# Eclipse: Jar Datei erstellen?



## peterfarge (18. Mai 2006)

Hallo Forum,

ich habe in Eclipse ein Projekt. Dieses enthält eine Mainklasse und hat eine Oberfläche mit ein paar AWT und Swing Controls. Wenn ich in Eclipse "run as"->SWT Applikation aufrufe wird alles korrekt ausgeführt. Nun möchte ich alles als JAR Datei exportieren. Ich mache also einen Rechtsklick auf die Main Klasse, wähle exportieren, und fülle die folgenden Dialoge aus.

Wenn ich nun versuche die jar Datei auszuführen bekomme ich diesen Fehler:


> T:\>java -jar mytest.jar
> Exception in thread "main" java.lang.NoClassDefFoundError: prefuse/Display
> at java.lang.ClassLoader.defineClass1(Native Method)
> at java.lang.ClassLoader.defineClass(Unknown Source)
> ...



Es werden ein paar Klassen nicht gefunden. Woran kann das liegen?
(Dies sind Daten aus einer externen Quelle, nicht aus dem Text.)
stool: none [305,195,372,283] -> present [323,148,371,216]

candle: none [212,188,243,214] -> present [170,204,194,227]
Sucht Eclipse nicht alle benötigten Klassen heraus?


Viele Grüße

Peter


----------



## Leroy42 (18. Mai 2006)

peterfarge hat gesagt.:
			
		

> Sucht Eclipse nicht alle benötigten Klassen heraus?


Wenn diese packages nicht Teil deines Projekts sind, oder sie (im 2. oder 3.) Teil
des Jar-Erstellen Dialogs kein Häkchen gesetzt haben, ist die Antwort: "Ja".
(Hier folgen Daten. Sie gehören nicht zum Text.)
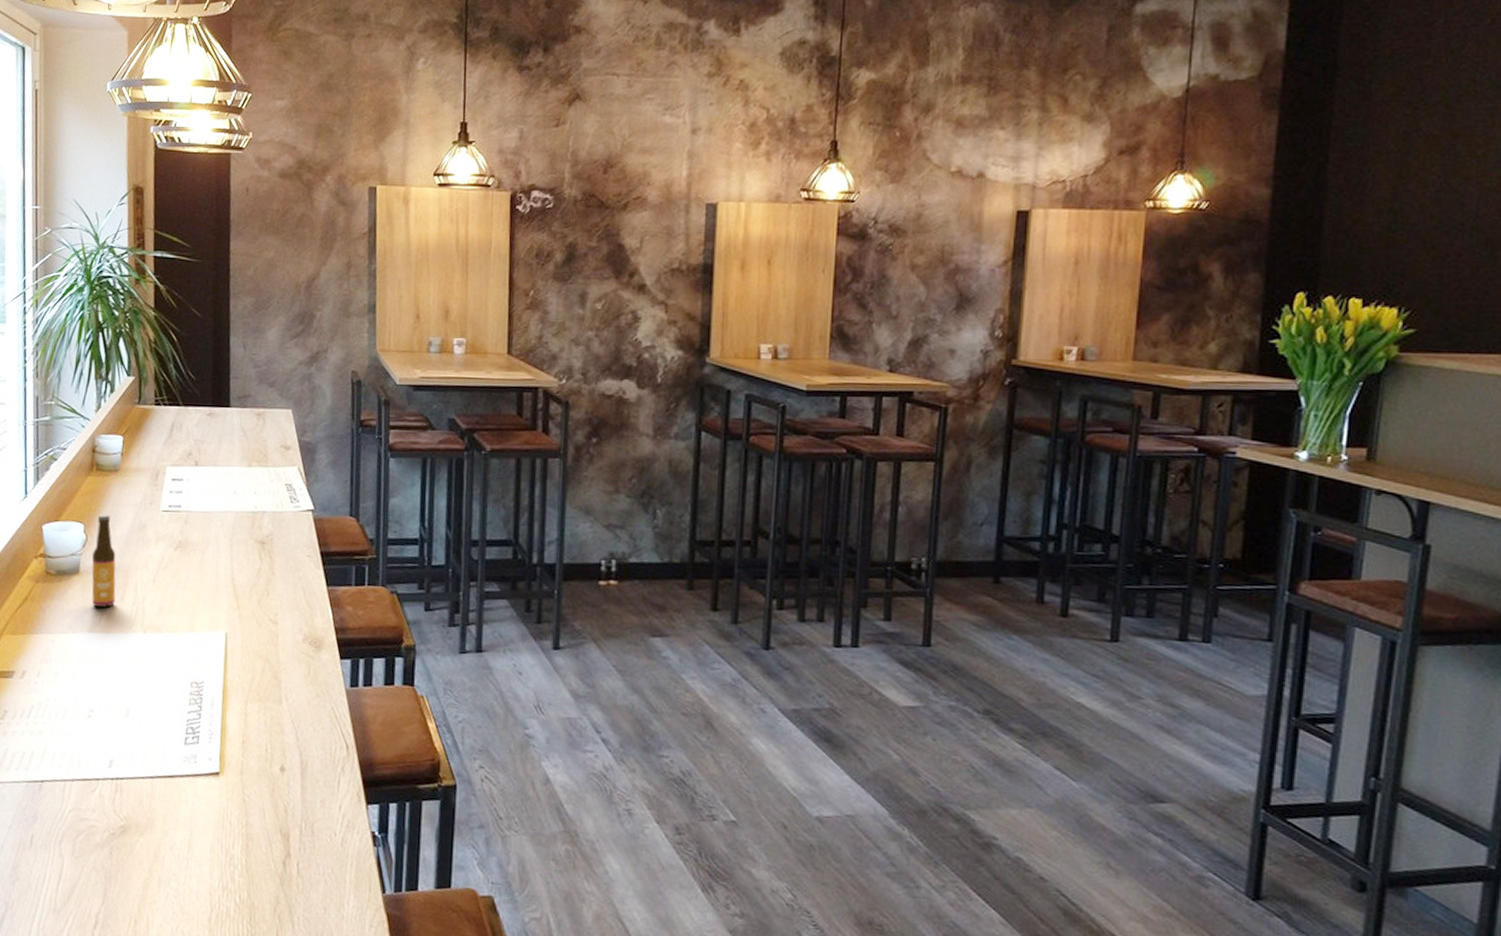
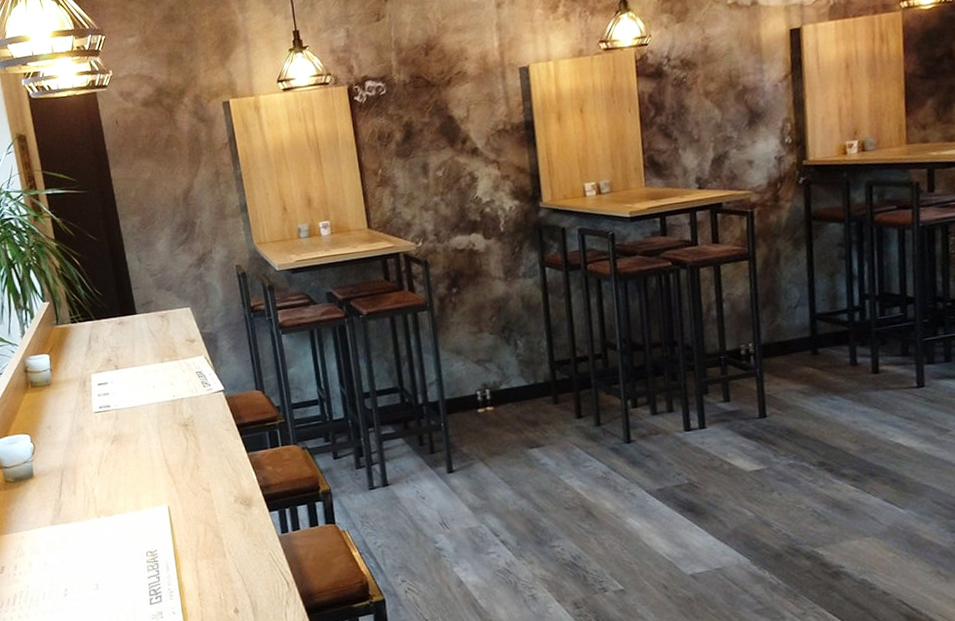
beer bottle: present [91,513,116,608] -> none [40,423,69,503]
Das heißt du mußt diese Extra-Libraries mit einbinden (wie genau das in Eclipse
geht, weiß ich noch nicht; bin selbst Eclipse-Neuling)


----------



## peterfarge (18. Mai 2006)

Jetzt funktioniert es... sowas könnte man auch automatisieren...

Vielen Dank

Peter


----------